Investorenlegende Warren Buffet und die brasilianische Private-Equity-Firma 3G, die den Ketchup-Deal gemeinsam eingefädelt hatten und denen bis heute rund die Hälfte von Kraft Heinz gehört, machten kräftig Kasse. Doch drei Jahre später verdirbt die Firma Anlegern nun gehörig den Appetit. Für 2018 meldete Kraft Heinz unterm Strich einen Verlust von mehr als zehn Milliarden Dollar - nach einem Gewinn von knapp 11 Milliarden Dollar im Vorjahr. Der Konzern kürzt die Dividende um mehr als ein Drittel. Die Aktie rauscht nachbörslich um rund 21 Prozent ab. Und zur Eröffnung an der Wall Street geht es sogar um mehr als 27 Prozent runter.
Es sind weniger die Horrorzahlen an sich, als ihre Ursachen, die die Anleger in die Flucht schlagen. Bei Kraft geht es - im wahrsten Sinne des Wortes - ans Eingemachte: die "ikonischen" Markenwerte der Firma. Einige dieser vermeintlichen Filetstücke sind offenbar verdorben. Jedenfalls räumt der Konzern ein, dass sie auf einmal viel weniger wert sein sollen, als er bisher behauptet hat: fast 16 Milliarden Dollar. Gleichzeitig hat eine Untersuchung der US-Börsenaufsicht Unregelmäßigkeiten bei der Rechnungslegung im Einkauf und lasche interne Kontrollen aufgedeckt.
Auch wenn die Verstöße offenbar nichts mit den plötzlichen Abschreibungen auf Kernmarken von Kraft Heinz zu tun haben: Dass sich Ermittler für die Buchhaltung des Konzerns und seine Bewertungen interessieren, wirkt nicht gerade vertrauensbildend. Und dass sich bei Kraft Heinz milliardenschwere Firmenwerte einfach so in Luft auflösen können, weckt nicht nur Zweifel daran, ob der Konzern weitere Verluste verheimlicht. Es wirft auch ein Schlaglicht auf die Bilanztricks der Lebensmittelbranche.
Bei Kraft Heinz geht's ans Eingemachte
Denn wie bei vielen Konsumgüterfirmen sind nicht etwa Ketchup-Werke, Wurstfabriken oder Getränkemaschinen das Wertvollste, das Kraft Heinz gehört. Mehr als 80 Prozent des Firmenvermögens besteht nur aus Firmen- und Markenwerten und anderen immateriellen Gütern. Die Gretchenfrage lautet also: Was ist es wirklich wert, wenn auf Frischkäse "Philadelphia", auf Ketchup "Heinz" oder auf Wurstpackungen "Oscar Mayer" steht?
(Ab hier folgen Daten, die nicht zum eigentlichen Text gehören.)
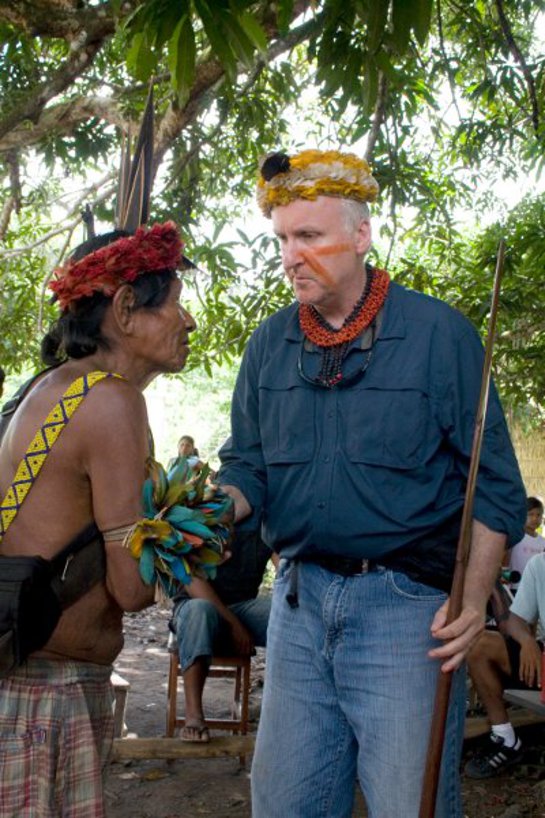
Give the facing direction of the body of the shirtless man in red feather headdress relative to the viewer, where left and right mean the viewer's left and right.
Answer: facing away from the viewer and to the right of the viewer

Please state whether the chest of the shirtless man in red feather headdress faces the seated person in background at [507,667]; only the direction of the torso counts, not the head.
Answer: yes

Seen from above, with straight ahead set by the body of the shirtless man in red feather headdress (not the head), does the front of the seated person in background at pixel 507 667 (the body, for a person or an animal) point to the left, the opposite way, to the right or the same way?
the opposite way

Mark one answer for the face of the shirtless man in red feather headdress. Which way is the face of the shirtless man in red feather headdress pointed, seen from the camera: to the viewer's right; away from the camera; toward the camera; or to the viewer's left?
to the viewer's right

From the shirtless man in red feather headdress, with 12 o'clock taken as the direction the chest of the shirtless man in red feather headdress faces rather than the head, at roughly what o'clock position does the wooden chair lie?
The wooden chair is roughly at 11 o'clock from the shirtless man in red feather headdress.

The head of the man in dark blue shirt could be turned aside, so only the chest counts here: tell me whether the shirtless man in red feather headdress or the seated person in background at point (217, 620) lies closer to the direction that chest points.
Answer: the shirtless man in red feather headdress

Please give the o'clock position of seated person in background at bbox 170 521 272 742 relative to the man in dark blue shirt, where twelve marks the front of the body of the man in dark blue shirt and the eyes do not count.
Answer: The seated person in background is roughly at 4 o'clock from the man in dark blue shirt.

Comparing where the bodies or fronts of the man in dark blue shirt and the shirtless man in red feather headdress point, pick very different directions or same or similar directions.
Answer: very different directions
Die Buchprüfer des Konzerns haben dabei reichlich Spielraum für Luftbuchungen. Denn in die Bewertung fließen viele Faktoren ein, die sich naturgemäß kaum schätzen, geschweige denn messen lassen: die Geschmäcker der Kunden etwa. Die sind bekanntlich nicht nur verschieden, sondern ändern sich. Ein Problem für Lebensmittelriesen wie Kraft: Immer mehr Leute wollen lieber Öko-Food statt Makkaroni aus der Mikrowelle. Das drückt die Werte ihrer Marken.
Offenbar so sehr, dass der Konzern nun handeln musste. Im Rahmen der normalen Berichterstattung habe die Firma "basierend auf verschiedenen Faktoren, die sich im vierten Quartal entwickelt haben, festgestellt, dass der Zeitwert bestimmter Firmenwerte und immaterieller Vermögenswerte unter dem Buchwert liegt", heißt es von Kraft Heinz. Folglich habe man rund 16 Milliarden Dollar abschreiben müssen, vor allem auf das US-Tiefkühlgeschäft sowie die Marken Kraft und Oscar Mayer. Genaue Erklärungen bleibt der Konzern schuldig.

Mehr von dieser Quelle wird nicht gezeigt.